■ Information shown ■

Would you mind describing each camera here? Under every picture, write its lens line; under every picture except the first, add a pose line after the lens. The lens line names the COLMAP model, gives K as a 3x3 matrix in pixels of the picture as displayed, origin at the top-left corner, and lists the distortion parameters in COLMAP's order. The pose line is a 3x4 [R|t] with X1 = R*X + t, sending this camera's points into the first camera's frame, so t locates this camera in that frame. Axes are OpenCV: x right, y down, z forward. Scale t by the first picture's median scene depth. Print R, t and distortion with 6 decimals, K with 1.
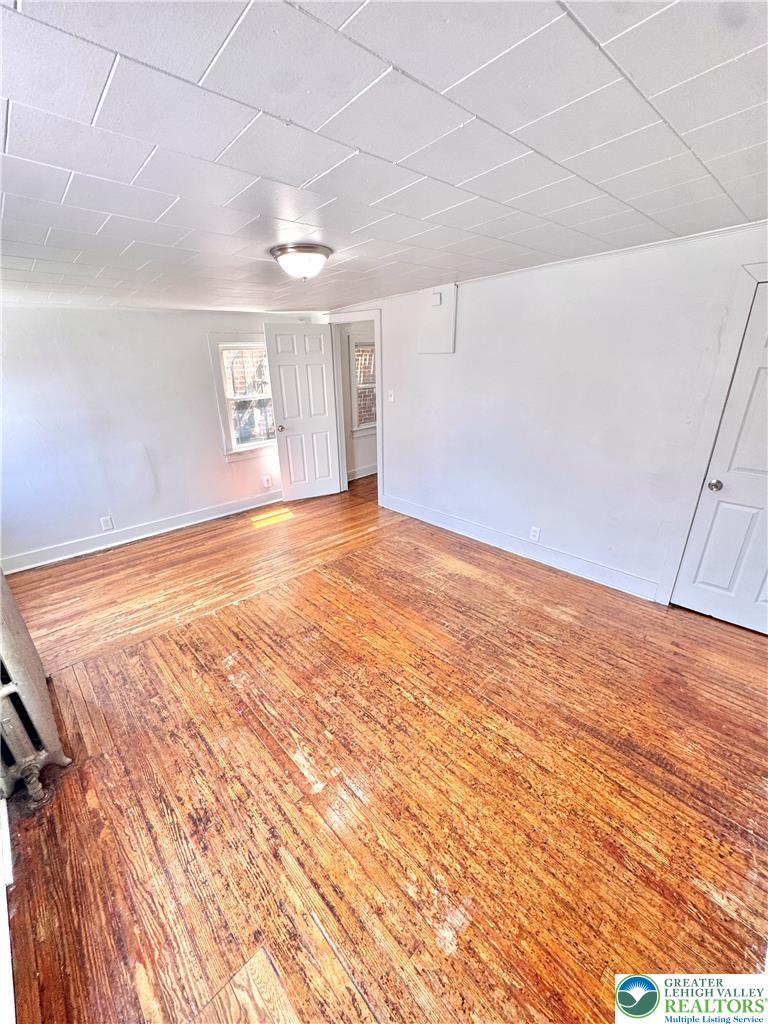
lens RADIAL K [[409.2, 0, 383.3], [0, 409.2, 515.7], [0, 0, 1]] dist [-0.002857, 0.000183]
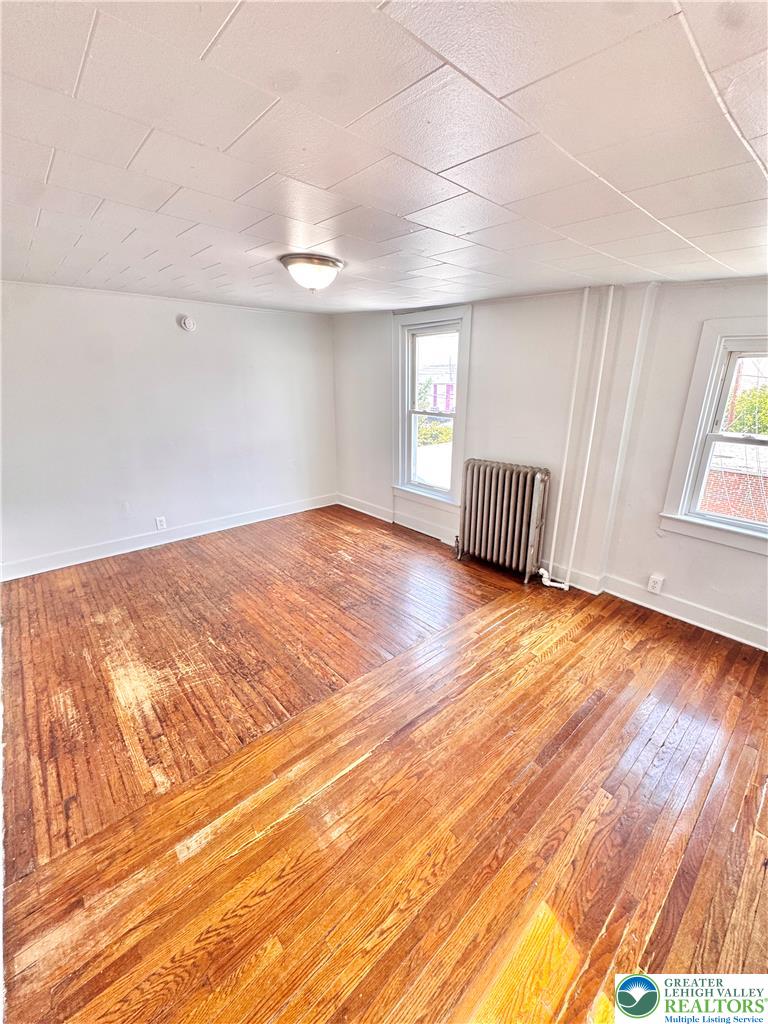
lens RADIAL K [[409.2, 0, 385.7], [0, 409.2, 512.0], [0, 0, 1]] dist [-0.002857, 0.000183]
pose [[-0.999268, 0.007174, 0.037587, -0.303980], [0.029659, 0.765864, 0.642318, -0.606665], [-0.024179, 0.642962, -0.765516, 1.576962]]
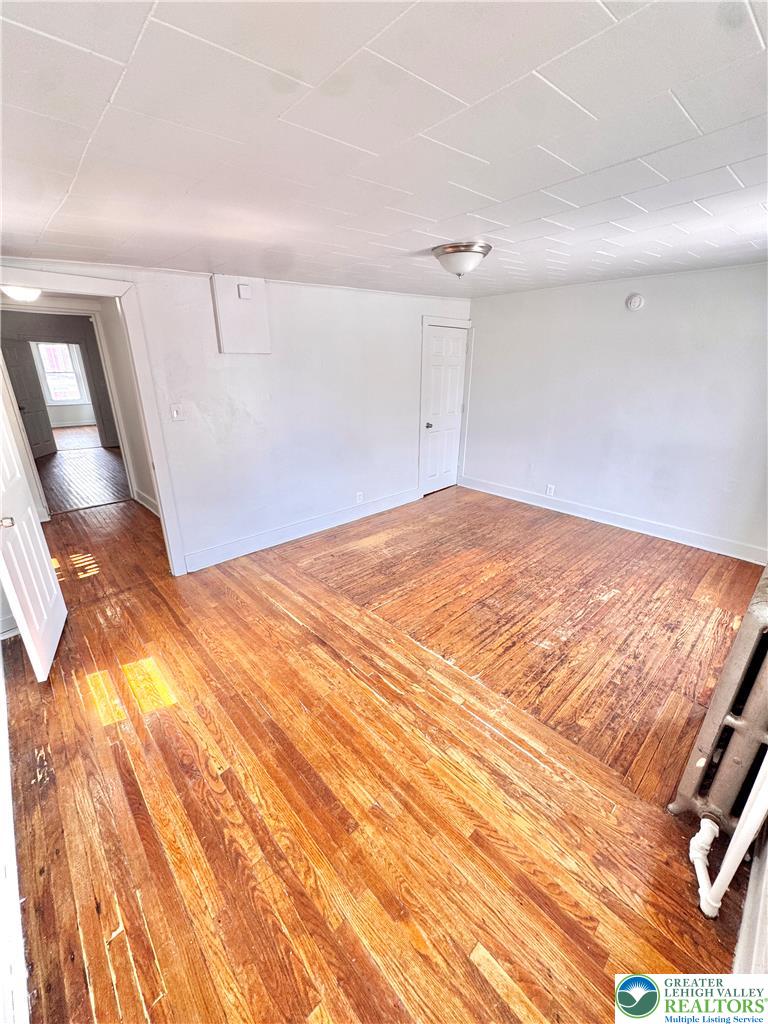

■ Work to complete ■
Since the pictures are not part of the copy, transcribe only the remaining material, exactly.

■ Solution to this problem ■
Would you mind describing each camera here? Under every picture, write its lens line; under every picture except the first, add a pose line after the lens. The lens line names the COLMAP model, gives K as a 3x3 matrix in pixels of the picture as displayed, origin at the top-left corner, and lists the distortion parameters in COLMAP's order. The pose line is a 3x4 [R|t] with X1 = R*X + t, sending this camera's points into the first camera's frame, so t locates this camera in that frame. Axes are OpenCV: x right, y down, z forward. Scale t by the first picture's median scene depth. Print R, t and distortion with 6 decimals, K with 1.
lens RADIAL K [[409.2, 0, 383.3], [0, 409.2, 515.7], [0, 0, 1]] dist [-0.002857, 0.000183]
lens RADIAL K [[409.2, 0, 385.7], [0, 409.2, 512.0], [0, 0, 1]] dist [-0.002857, 0.000183]
pose [[-0.999268, 0.007174, 0.037587, -0.303980], [0.029659, 0.765864, 0.642318, -0.606665], [-0.024179, 0.642962, -0.765516, 1.576962]]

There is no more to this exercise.